● To-do item
In the items below, copy word for word the lines from the one containing "Geboren 1943" to the one containing "Любопытно, что сохранившиеся от этого времени", including both of those lines. Leave the pictures out of your copy.

● Data provided
──────────

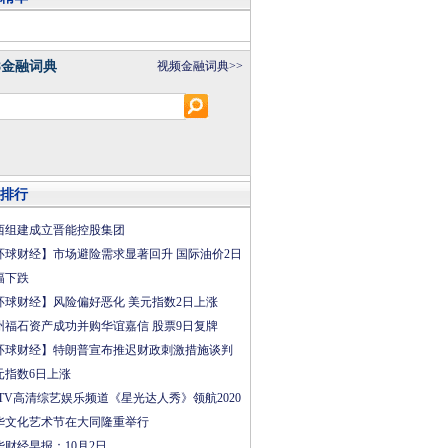
8金融词典
视频金融词典>>
排行
西组建成立晋能控股集团
环球财经】市场避险需求显著回升 国际油价2日
幅下跌
环球财经】风险偏好恶化 美元指数2日上涨
州福石资产成功并购华谊嘉信 股票9日复牌
环球财经】特朗普宣布推迟财政刺激措施谈判
元指数6日上涨
CTV高清综艺娱乐频道《星光达人秀》领航2020
华文化艺术节在大同隆重举行
华财经早报：10月2日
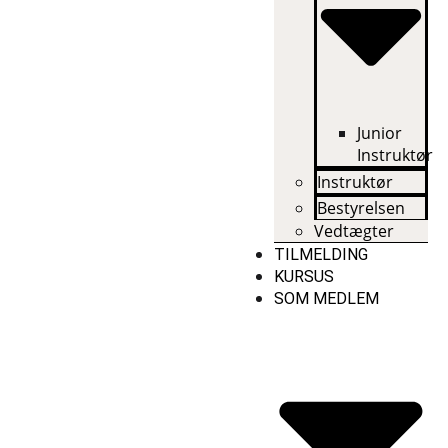
Junior
Instruktør
Instruktør
Bestyrelsen
Vedtægter
TILMELDING
KURSUS
SOM MEDLEM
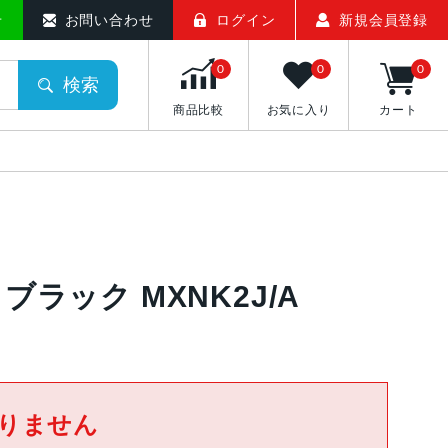
せ
お問い合わせ
ログイン
新規会員登録
0
0
0
検索
商品比較
お気に入り
カート
ンチ ブラック MXNK2J/A
りません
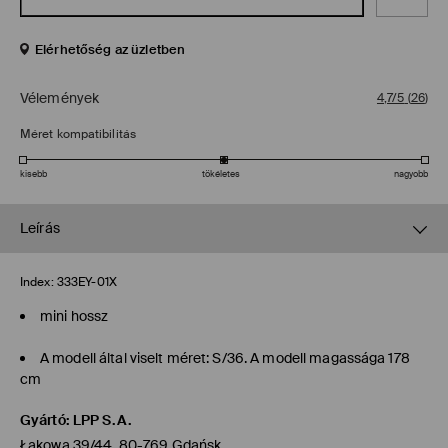
Elérhetőség az üzletben
Vélemények
4,7/5
(
26
)
Méret kompatibilitás
kisebb
tökéletes
nagyobb
Leírás
Index:
333EY-01X
mini hossz
A modell által viselt méret: S/36. A modell magassága 178
cm
Gyártó
:
LPP S.A.
Łąkowa 39/44, 80-769 Gdańsk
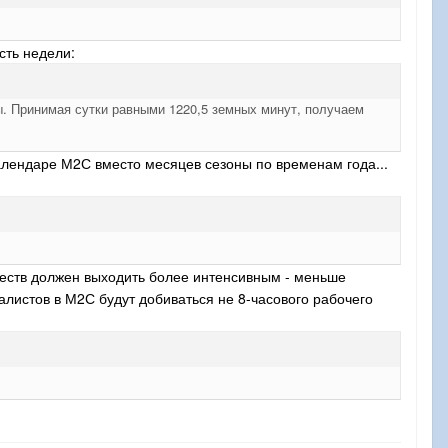
сть недели:
ы. Принимая сутки равными 1220,5 земных минут, получаем
календаре М2С вместо месяцев сезоны по временам года...
уществ должен выходить более интенсивным - меньше
алистов в М2С будут добиваться не 8-часового рабочего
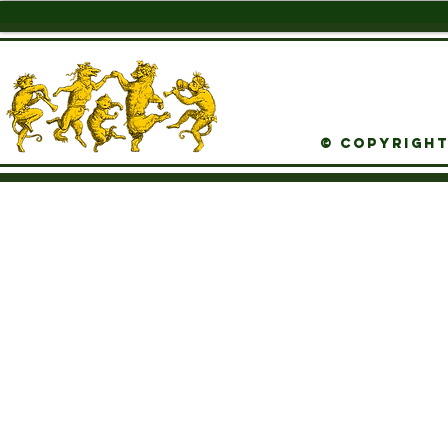
© Copyright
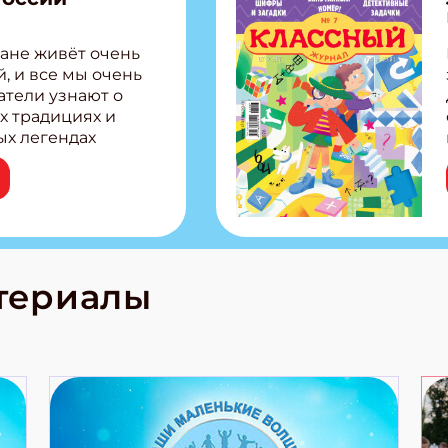
ане живёт очень
, и все мы очень
атели узнают о
х традициях и
ых легендах
сии! Внутри:
ар, башкир и
тольная игра
из Алтая Очень
лова Традиционные
родов России
кс про
териалы
е приключения!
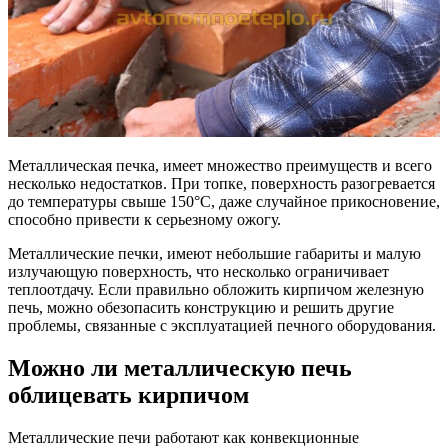
Металлическая печка, имеет множество преимуществ и всего
несколько недостатков. При топке, поверхность разогревается
до температуры свыше 150°С, даже случайное прикосновение,
способно привести к серьезному ожогу.
Металлические печки, имеют небольшие габариты и малую
излучающую поверхность, что несколько ограничивает
теплоотдачу. Если правильно обложить кирпичом железную
печь, можно обезопасить конструкцию и решить другие
проблемы, связанные с эксплуатацией печного оборудования.
Можно ли металлическую печь
облицевать кирпичом
Металлические печи работают как конвекционные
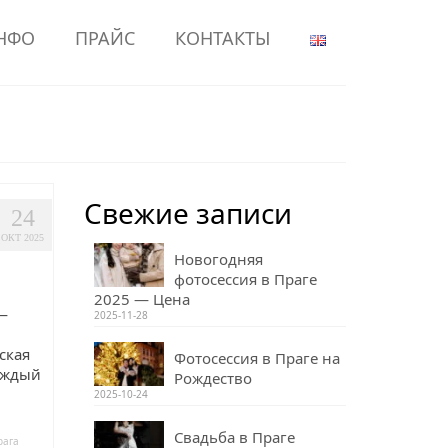
НФО
ПРАЙС
КОНТАКТЫ
Свежие записи
24
ОКТ 2025
Новогодняя
фотосессия в Праге
2025 — Цена
—
2025-11-28
ская
Фотосессия в Праге на
Каждый
Рождество
2025-10-24
Свадьба в Праге
рага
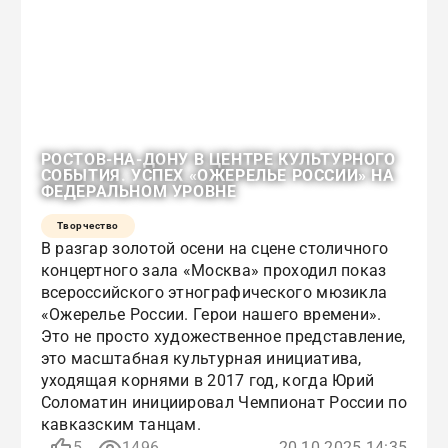
РОСТОВ-НА-ДОНУ В ЦЕНТРЕ КУЛЬТУРНОГО
СОБЫТИЯ. УСПЕХ «ОЖЕРЕЛЬЕ РОССИИ» НА
ФЕДЕРАЛЬНОМ УРОВНЕ
Творчество
В разгар золотой осени на сцене столичного
концертного зала «Москва» проходил показ
всероссийского этнографического мюзикла
«Ожерелье России. Герои нашего времени».
Это не просто художественное представление,
это масштабная культурная инициатива,
уходящая корнями в 2017 год, когда Юрий
Соломатин инициировал Чемпионат России по
кавказским танцам.
5
1496
20.10.2025 14:35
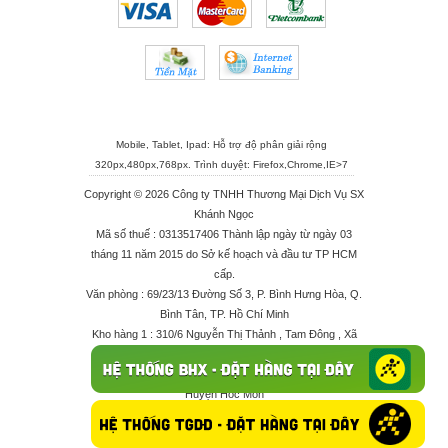
Mobile, Tablet, Ipad: Hỗ trợ độ phân giải rộng
320px,480px,768px. Trình duyệt:
Firefox
,
Chrome
,
IE>7
Copyright © 2026 Công ty TNHH Thương Mại Dịch Vụ SX
Khánh Ngọc
Mã số thuế : 0313517406 Thành lập ngày từ ngày 03
tháng 11 năm 2015 do Sở kế hoạch và đầu tư TP HCM
cấp.
Văn phòng : 69/23/13 Đường Số 3, P. Bình Hưng Hòa, Q.
Bình Tân, TP. Hồ Chí Minh
Kho hàng 1 : 310/6 Nguyễn Thị Thảnh , Tam Đông , Xã
Thới Tam Thôn , Huyện Hóc Môn
Kho hàng 2 : 68/2X Ấp Đông 1 , Xã Thới Tam Thôn ,
Huyện Hóc Môn
Điện thoại : 028 625 66506 - 0909 682 189 - 082 7158
413 - 096 298 10 17 - 0961 208 617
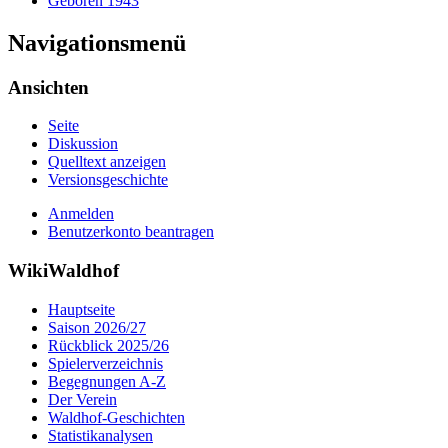
Geboren 1943
Navigationsmenü
Ansichten
Seite
Diskussion
Quelltext anzeigen
Versionsgeschichte
Anmelden
Benutzerkonto beantragen
WikiWaldhof
Hauptseite
Saison 2026/27
Rückblick 2025/26
Spielerverzeichnis
Begegnungen A-Z
Der Verein
Waldhof-Geschichten
Statistikanalysen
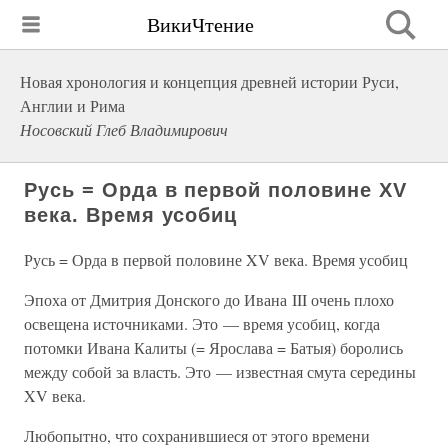
ВикиЧтение
Новая хронология и концепция древней истории Руси,
Англии и Рима
Носовский Глеб Владимирович
Русь = Орда в первой половине XV
века. Время усобиц
Русь = Орда в первой половине XV века. Время усобиц
Эпоха от Дмитрия Донского до Ивана III очень плохо
освещена источниками. Это — время усобиц, когда
потомки Ивана Калиты (= Ярослава = Батыя) боролись
между собой за власть. Это — известная смута середины
XV века.
Любопытно, что сохранившиеся от этого времени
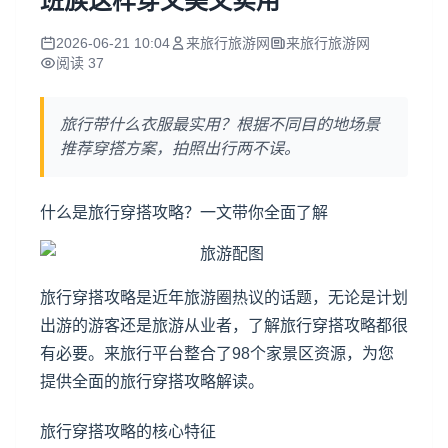
班族这样穿又美又实用
2026-06-21 10:04
来旅行旅游网
来旅行旅游网
阅读 37
旅行带什么衣服最实用？根据不同目的地场景
推荐穿搭方案，拍照出行两不误。
什么是旅行穿搭攻略？一文带你全面了解
旅行穿搭攻略是近年旅游圈热议的话题，无论是计划
出游的游客还是旅游从业者，了解旅行穿搭攻略都很
有必要。来旅行平台整合了98个家景区资源，为您
提供全面的旅行穿搭攻略解读。
旅行穿搭攻略的核心特征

──────────

● Written answer
Geboren 1943
Navigationsmenü
Ansichten
Seite
Diskussion
Quelltext anzeigen
Versionsgeschichte
Anmelden
Benutzerkonto beantragen
WikiWaldhof
Hauptseite
Saison 2026/27
Rückblick 2025/26
Spielerverzeichnis
Begegnungen A-Z
Der Verein
Waldhof-Geschichten
Statistikanalysen
ВикиЧтение
Новая хронология и концепция древней истории Руси,
Англии и Рима
Носовский Глеб Владимирович
Русь = Орда в первой половине XV
века. Время усобиц
Русь = Орда в первой половине XV века. Время усобиц
Эпоха от Дмитрия Донского до Ивана III очень плохо
освещена источниками. Это — время усобиц, когда
потомки Ивана Калиты (= Ярослава = Батыя) боролись
между собой за власть. Это — известная смута середины
XV века.
Любопытно, что сохранившиеся от этого времени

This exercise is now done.